I want the functionality of the lily pipe but a plastic one as I've got a background. 
Any ideas?

EDIT: Thought I'd add that I'm wanting to move away from using my spray bar as I'm not sure that's best for me at the minute.


----------



## Nelson (18 May 2009)

size is different,but something like this :?:  http://www.aquaessentials.co.uk/index.p ... cts_id=933


----------



## Garuf (18 May 2009)

there are lillypipes on the market but they're black plastic and do not function anything like the "coke bottle" ones we're so familiar with. Hope this helps.


----------



## Superman (18 May 2009)

nelson said:
			
		

> size is different,but something like this :?:  http://www.aquaessentials.co.uk/index.p ... cts_id=933



Yer that type of thing.


----------



## Nelson (19 May 2009)

Garuf said:
			
		

> there are lillypipes on the market but they're black plastic and do not function anything like the "coke bottle" ones we're so familiar with. Hope this helps.

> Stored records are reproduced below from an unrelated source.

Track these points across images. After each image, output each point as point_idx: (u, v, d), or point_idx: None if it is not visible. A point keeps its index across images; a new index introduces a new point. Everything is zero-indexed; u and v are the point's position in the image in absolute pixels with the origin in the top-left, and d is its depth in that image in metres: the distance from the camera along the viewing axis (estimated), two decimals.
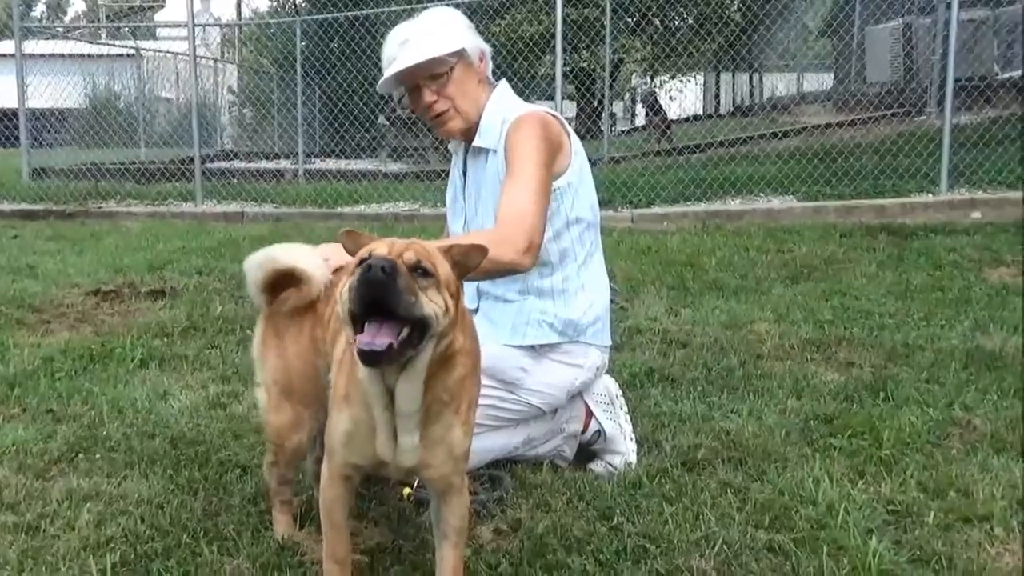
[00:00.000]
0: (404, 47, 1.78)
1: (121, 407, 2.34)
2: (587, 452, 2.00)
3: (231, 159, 10.84)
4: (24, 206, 7.27)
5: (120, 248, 5.12)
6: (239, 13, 15.92)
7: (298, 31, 9.96)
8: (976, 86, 6.89)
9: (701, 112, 13.95)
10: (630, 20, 11.12)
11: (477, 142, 1.86)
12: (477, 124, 1.85)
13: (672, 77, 12.67)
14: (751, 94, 13.65)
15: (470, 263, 1.27)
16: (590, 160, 1.99)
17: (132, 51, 11.79)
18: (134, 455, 2.01)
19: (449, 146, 2.01)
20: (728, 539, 1.60)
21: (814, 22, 13.11)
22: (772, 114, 10.50)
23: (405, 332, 1.15)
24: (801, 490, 1.78)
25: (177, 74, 12.10)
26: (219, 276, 4.17)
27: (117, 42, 13.62)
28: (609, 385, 2.05)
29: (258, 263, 1.57)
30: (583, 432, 1.97)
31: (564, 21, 6.73)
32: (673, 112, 12.10)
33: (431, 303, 1.17)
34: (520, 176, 1.70)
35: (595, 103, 11.11)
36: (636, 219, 5.93)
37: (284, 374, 1.59)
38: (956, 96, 5.87)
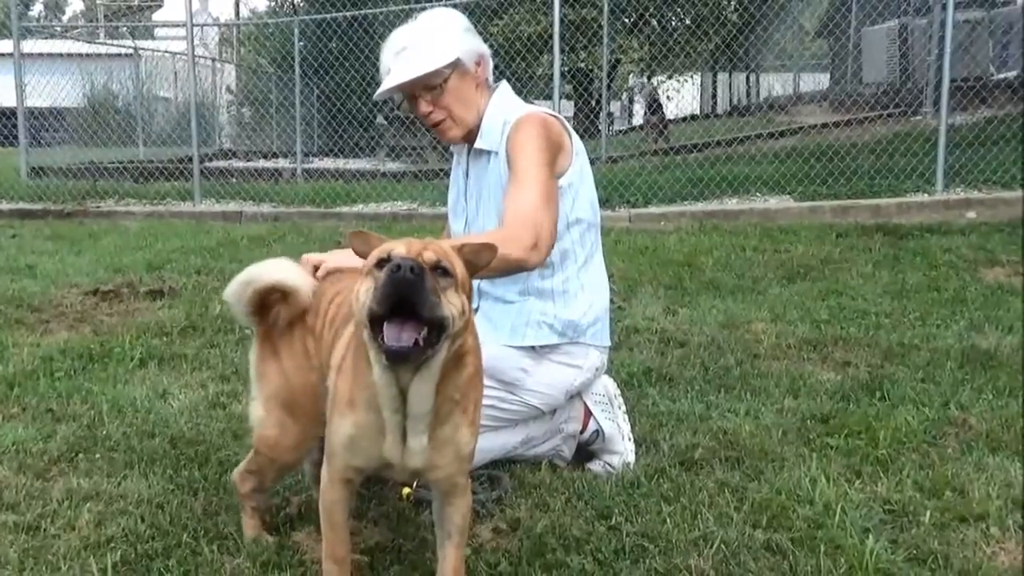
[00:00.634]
0: (399, 58, 1.79)
1: (121, 407, 2.34)
2: (585, 452, 2.01)
3: (229, 158, 10.84)
4: (22, 205, 7.25)
5: (119, 247, 5.11)
6: (237, 13, 15.90)
7: (296, 31, 9.95)
8: (972, 86, 6.91)
9: (698, 112, 13.96)
10: (627, 20, 11.13)
11: (478, 144, 1.87)
12: (478, 127, 1.86)
13: (669, 77, 12.68)
14: (748, 94, 13.67)
15: (480, 262, 1.28)
16: (588, 159, 2.00)
17: (130, 50, 11.77)
18: (134, 455, 2.01)
19: (451, 148, 2.01)
20: (726, 538, 1.61)
21: (811, 22, 13.14)
22: (769, 114, 10.52)
23: (424, 332, 1.15)
24: (798, 489, 1.79)
25: (175, 73, 12.08)
26: (218, 275, 4.17)
27: (115, 41, 13.61)
28: (607, 385, 2.06)
29: (240, 288, 1.55)
30: (582, 432, 1.98)
31: (562, 21, 6.75)
32: (670, 112, 12.11)
33: (450, 304, 1.17)
34: (524, 177, 1.71)
35: (592, 103, 11.12)
36: (633, 219, 5.95)
37: (286, 391, 1.56)
38: (952, 96, 5.89)
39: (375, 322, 1.16)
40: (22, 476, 1.90)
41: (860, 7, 10.23)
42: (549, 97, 6.83)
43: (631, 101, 16.63)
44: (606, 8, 8.36)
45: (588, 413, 1.99)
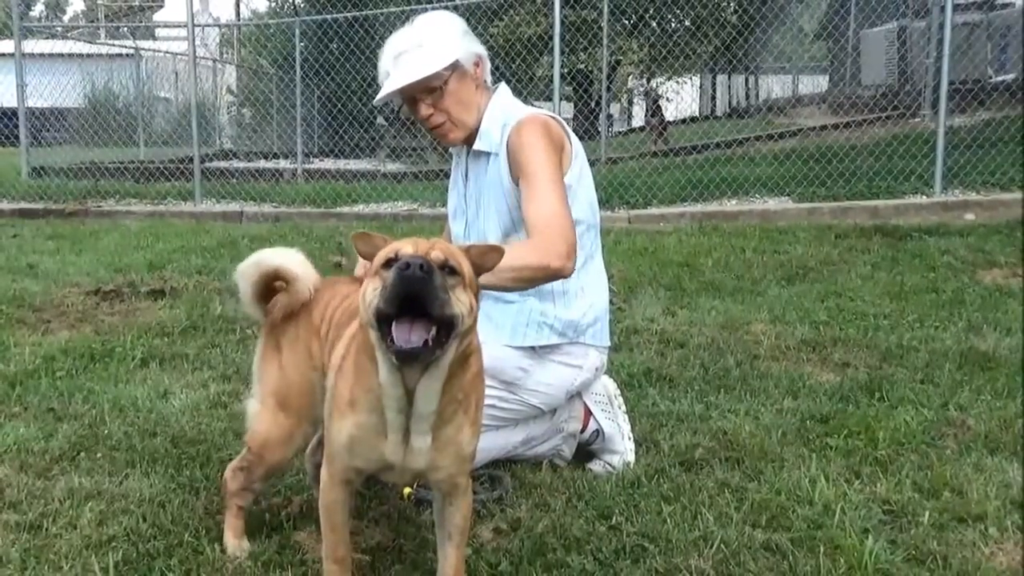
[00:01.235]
0: (398, 61, 1.80)
1: (122, 406, 2.35)
2: (586, 452, 2.01)
3: (230, 159, 10.84)
4: (23, 205, 7.26)
5: (120, 247, 5.11)
6: (238, 13, 15.90)
7: (297, 32, 9.97)
8: (970, 89, 6.93)
9: (698, 113, 13.98)
10: (627, 22, 11.15)
11: (477, 146, 1.88)
12: (477, 129, 1.87)
13: (669, 79, 12.70)
14: (747, 96, 13.70)
15: (487, 264, 1.29)
16: (588, 160, 2.01)
17: (131, 51, 11.78)
18: (135, 454, 2.02)
19: (451, 150, 2.02)
20: (726, 538, 1.61)
21: (810, 25, 13.16)
22: (768, 116, 10.53)
23: (433, 331, 1.15)
24: (798, 490, 1.80)
25: (176, 74, 12.09)
26: (219, 276, 4.18)
27: (116, 42, 13.61)
28: (607, 385, 2.07)
29: (247, 268, 1.57)
30: (582, 432, 1.99)
31: (562, 23, 6.76)
32: (670, 113, 12.13)
33: (459, 302, 1.18)
34: (539, 180, 1.72)
35: (592, 104, 11.13)
36: (633, 219, 5.95)
37: (282, 387, 1.57)
38: (950, 99, 5.91)
39: (383, 322, 1.16)
40: (24, 475, 1.90)
41: (859, 9, 10.25)
42: (549, 98, 6.85)
43: (631, 103, 16.65)
44: (606, 10, 8.38)
45: (588, 413, 2.00)
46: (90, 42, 12.34)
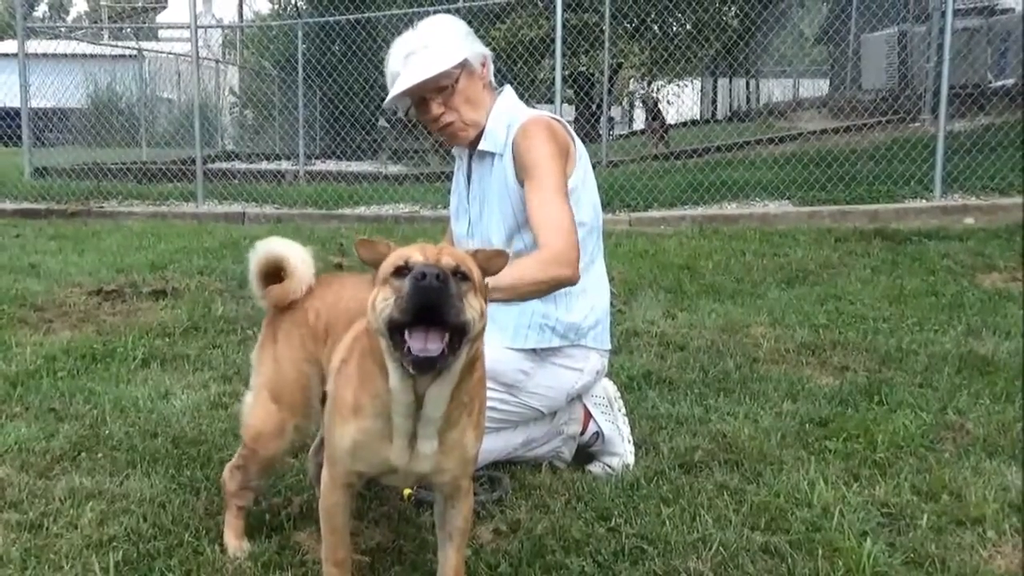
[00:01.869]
0: (408, 61, 1.80)
1: (123, 406, 2.35)
2: (585, 454, 2.02)
3: (232, 160, 10.86)
4: (26, 205, 7.27)
5: (122, 248, 5.12)
6: (241, 15, 15.96)
7: (299, 33, 9.99)
8: (970, 94, 6.94)
9: (699, 117, 14.00)
10: (629, 25, 11.16)
11: (482, 146, 1.89)
12: (483, 129, 1.88)
13: (670, 82, 12.72)
14: (748, 99, 13.72)
15: (493, 268, 1.29)
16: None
17: (134, 52, 11.81)
18: (136, 454, 2.02)
19: (453, 150, 2.03)
20: (725, 541, 1.62)
21: (811, 29, 13.18)
22: (769, 119, 10.55)
23: (447, 337, 1.15)
24: (796, 492, 1.80)
25: (179, 75, 12.13)
26: (220, 276, 4.19)
27: (119, 43, 13.64)
28: (607, 387, 2.07)
29: (258, 249, 1.61)
30: (581, 434, 2.00)
31: (564, 26, 6.78)
32: (671, 117, 12.16)
33: (471, 308, 1.18)
34: (546, 186, 1.74)
35: (594, 107, 11.15)
36: (634, 222, 5.96)
37: (276, 380, 1.58)
38: (950, 103, 5.93)
39: (395, 330, 1.16)
40: (25, 475, 1.91)
41: (860, 14, 10.28)
42: (551, 101, 6.86)
43: (632, 106, 16.67)
44: (607, 13, 8.40)
45: (588, 415, 2.01)
46: (93, 43, 12.36)
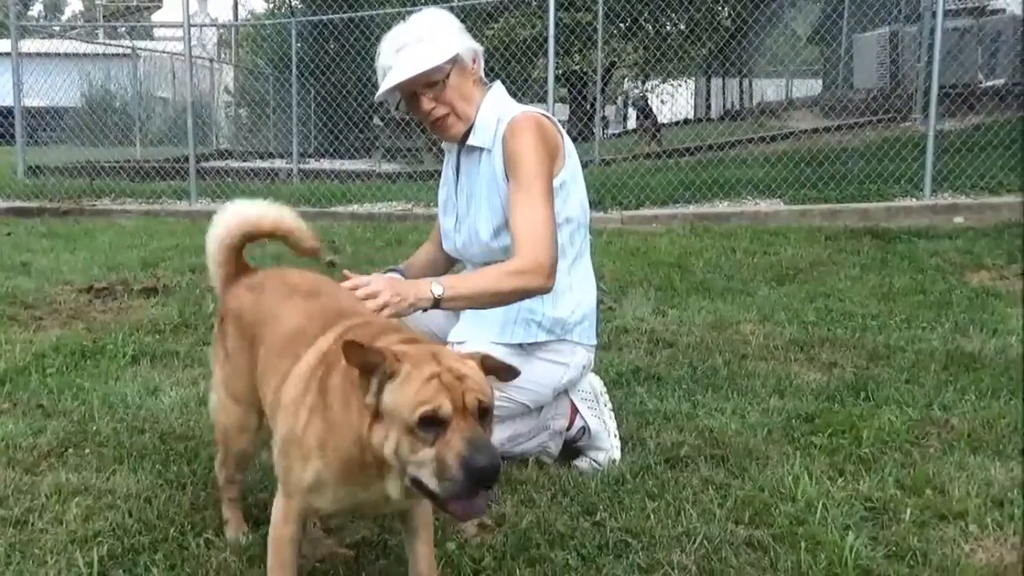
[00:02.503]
0: (400, 55, 1.80)
1: (111, 403, 2.35)
2: (572, 449, 2.03)
3: (226, 158, 10.85)
4: (18, 203, 7.25)
5: (114, 245, 5.11)
6: (235, 14, 15.91)
7: (294, 32, 9.99)
8: (960, 93, 6.98)
9: (691, 116, 14.04)
10: (622, 25, 11.19)
11: (471, 141, 1.89)
12: (472, 124, 1.88)
13: (663, 81, 12.76)
14: (741, 99, 13.76)
15: (500, 379, 1.24)
16: (582, 162, 2.03)
17: (129, 51, 11.78)
18: (123, 450, 2.02)
19: (442, 144, 2.03)
20: (709, 534, 1.63)
21: (803, 29, 13.23)
22: (761, 118, 10.59)
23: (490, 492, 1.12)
24: (781, 487, 1.81)
25: (173, 74, 12.10)
26: None
27: (114, 42, 13.61)
28: (594, 383, 2.08)
29: (226, 221, 1.61)
30: (568, 429, 2.00)
31: (557, 25, 6.78)
32: (664, 116, 12.19)
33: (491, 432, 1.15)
34: (529, 190, 1.75)
35: (587, 106, 11.17)
36: (626, 220, 5.98)
37: (229, 376, 1.56)
38: (941, 103, 5.95)
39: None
40: (11, 471, 1.90)
41: (851, 14, 10.32)
42: (544, 100, 6.87)
43: (625, 105, 16.70)
44: (601, 12, 8.42)
45: (575, 410, 2.01)
46: (88, 42, 12.32)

these :?:  http://cgi.ebay.co.uk/Two-Outflow-Multi ... m153.l1262


----------



## nry (19 May 2009)

Has no-one come up with some well made acrylic versions of these yet?  Is there a reason for not using acrylic as to me it seems a stronger and cheaper alternative to glass ones?


----------



## Nelson (19 May 2009)

hi nry,
had a look last night.couldn't find any.


----------



## nry (19 May 2009)

Business opportunity for anyone in the acrylic manufacturing market then!


----------